Vente en ligne de médicaments : une réglementation inéquitable pour les acteurs français

Les pionniers français de la vente de médicaments en ligne déplorent la concurrence déloyale des “pure players” européens, qui s’affranchissent des règles très strictes prévalant dans notre pays. Cyril Tétart, adhérent de l’UNPF et président de l’Association française de la pharmacie en ligne (AFPEL) propose des pistes pour faire évoluer une réglementation devenue inéquitable. Un combat qui rejoint celui de l’UNPF depuis 2015 pour assouplir les normes sur les locaux délocalisés.

La décision du tribunal administratif de Caen à l’égard de Philippe Lailler le 17 février dernier[1] est une douche froide pour les pharmaciens qui pratiquent la vente de médicaments en ligne ?

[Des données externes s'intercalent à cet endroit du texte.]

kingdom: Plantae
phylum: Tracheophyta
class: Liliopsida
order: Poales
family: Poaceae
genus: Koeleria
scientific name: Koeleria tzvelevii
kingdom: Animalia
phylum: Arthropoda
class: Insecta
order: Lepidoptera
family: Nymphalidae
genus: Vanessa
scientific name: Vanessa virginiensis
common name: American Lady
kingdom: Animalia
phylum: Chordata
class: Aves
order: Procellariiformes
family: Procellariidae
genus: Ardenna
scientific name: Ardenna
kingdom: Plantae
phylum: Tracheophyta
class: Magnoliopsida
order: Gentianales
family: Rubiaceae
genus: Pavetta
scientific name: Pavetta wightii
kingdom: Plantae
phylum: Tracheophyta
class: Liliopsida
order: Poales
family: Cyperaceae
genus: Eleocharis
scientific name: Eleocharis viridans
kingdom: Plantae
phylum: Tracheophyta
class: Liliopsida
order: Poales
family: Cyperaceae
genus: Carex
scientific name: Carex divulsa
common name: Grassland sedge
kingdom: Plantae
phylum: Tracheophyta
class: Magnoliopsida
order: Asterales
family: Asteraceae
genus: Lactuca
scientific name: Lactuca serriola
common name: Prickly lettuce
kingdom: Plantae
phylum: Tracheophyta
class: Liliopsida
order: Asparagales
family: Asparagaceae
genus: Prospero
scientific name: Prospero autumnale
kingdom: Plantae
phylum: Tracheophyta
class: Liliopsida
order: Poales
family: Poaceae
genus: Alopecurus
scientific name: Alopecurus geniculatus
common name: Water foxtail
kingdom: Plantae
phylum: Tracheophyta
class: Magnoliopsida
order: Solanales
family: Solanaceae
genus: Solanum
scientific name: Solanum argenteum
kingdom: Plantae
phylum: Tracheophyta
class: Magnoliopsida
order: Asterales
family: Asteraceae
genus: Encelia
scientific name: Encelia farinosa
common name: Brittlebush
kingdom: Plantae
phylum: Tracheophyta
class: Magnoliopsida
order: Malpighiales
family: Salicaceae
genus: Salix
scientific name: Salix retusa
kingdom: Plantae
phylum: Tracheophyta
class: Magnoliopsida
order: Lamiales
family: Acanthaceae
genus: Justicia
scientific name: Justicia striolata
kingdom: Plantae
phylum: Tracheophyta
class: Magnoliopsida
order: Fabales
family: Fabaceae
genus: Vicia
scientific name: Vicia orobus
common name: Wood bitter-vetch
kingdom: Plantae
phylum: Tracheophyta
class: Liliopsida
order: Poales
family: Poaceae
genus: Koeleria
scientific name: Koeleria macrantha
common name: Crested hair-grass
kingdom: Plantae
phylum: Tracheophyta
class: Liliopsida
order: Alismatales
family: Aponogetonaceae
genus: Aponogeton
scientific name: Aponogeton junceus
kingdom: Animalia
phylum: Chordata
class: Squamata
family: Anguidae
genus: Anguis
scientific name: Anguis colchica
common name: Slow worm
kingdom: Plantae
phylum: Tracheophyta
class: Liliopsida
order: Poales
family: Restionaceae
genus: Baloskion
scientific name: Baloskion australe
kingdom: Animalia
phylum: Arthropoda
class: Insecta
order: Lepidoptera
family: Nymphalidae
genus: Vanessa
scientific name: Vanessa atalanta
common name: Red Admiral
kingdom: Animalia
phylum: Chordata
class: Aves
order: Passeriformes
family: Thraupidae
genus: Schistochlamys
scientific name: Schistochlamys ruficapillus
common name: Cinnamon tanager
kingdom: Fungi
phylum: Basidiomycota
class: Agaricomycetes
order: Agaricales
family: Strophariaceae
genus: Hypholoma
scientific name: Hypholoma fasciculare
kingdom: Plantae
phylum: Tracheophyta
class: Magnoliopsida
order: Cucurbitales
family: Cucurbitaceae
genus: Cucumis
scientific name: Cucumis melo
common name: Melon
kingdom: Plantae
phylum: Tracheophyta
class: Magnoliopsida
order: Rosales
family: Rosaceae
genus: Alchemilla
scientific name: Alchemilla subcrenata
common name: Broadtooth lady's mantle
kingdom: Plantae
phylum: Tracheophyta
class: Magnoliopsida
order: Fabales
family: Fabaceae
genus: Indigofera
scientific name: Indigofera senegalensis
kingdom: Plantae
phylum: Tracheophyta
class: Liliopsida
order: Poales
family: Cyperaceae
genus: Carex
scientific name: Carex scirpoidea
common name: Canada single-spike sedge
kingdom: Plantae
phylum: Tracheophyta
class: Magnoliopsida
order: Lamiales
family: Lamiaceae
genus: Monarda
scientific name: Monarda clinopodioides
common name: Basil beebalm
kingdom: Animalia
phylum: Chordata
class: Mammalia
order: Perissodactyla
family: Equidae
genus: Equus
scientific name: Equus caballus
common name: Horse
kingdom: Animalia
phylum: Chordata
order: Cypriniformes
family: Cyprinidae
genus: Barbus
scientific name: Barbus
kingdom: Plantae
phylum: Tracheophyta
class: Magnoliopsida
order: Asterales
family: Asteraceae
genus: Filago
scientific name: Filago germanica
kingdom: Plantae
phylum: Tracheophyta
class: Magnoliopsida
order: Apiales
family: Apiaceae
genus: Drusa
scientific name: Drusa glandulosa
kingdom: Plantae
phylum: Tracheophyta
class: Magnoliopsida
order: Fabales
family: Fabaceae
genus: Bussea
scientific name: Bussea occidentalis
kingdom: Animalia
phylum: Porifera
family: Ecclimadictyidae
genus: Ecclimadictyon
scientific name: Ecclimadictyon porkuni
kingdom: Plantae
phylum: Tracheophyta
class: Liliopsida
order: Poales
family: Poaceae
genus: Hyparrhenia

Le tribunal a estimé que le médicament n’était « pas une marchandise banale » et ne pouvait pas être manipulé dans un entrepôt déporté à plusieurs kilomètres. La loi précise depuis 2018[2] que des lieux de stockage peuvent se trouver « à proximité de l'officine (NdR : un léger assouplissement par rapport à la notion précédente de « proximité immédiate »), dans les limites de son quartier d'implantation ». Cette notion de quartier est très vague et sujette à toutes les interprétations.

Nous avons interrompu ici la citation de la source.